Reproduce the rows from the line containing "Why Shop With Us" through the line containing "Washington, D.C. 20005", inclusive, word for word.

Dataset entries:
--

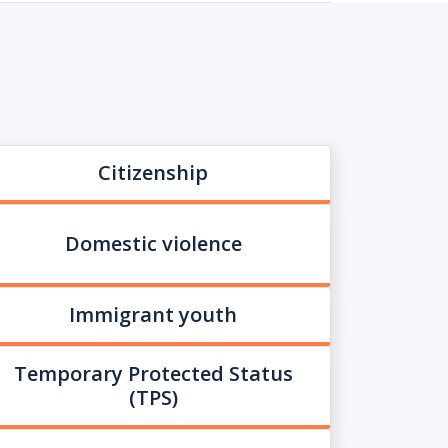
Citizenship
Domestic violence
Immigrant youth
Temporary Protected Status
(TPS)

--

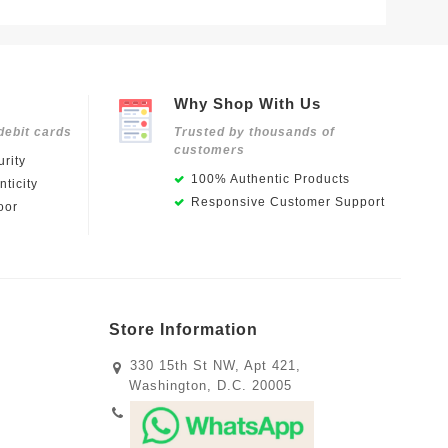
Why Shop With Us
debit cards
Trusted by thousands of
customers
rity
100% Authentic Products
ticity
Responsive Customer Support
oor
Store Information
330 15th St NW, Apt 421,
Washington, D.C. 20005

--

**Task response**:
Why Shop With Us
debit cards
Trusted by thousands of
customers
rity
100% Authentic Products
ticity
Responsive Customer Support
oor
Store Information
330 15th St NW, Apt 421,
Washington, D.C. 20005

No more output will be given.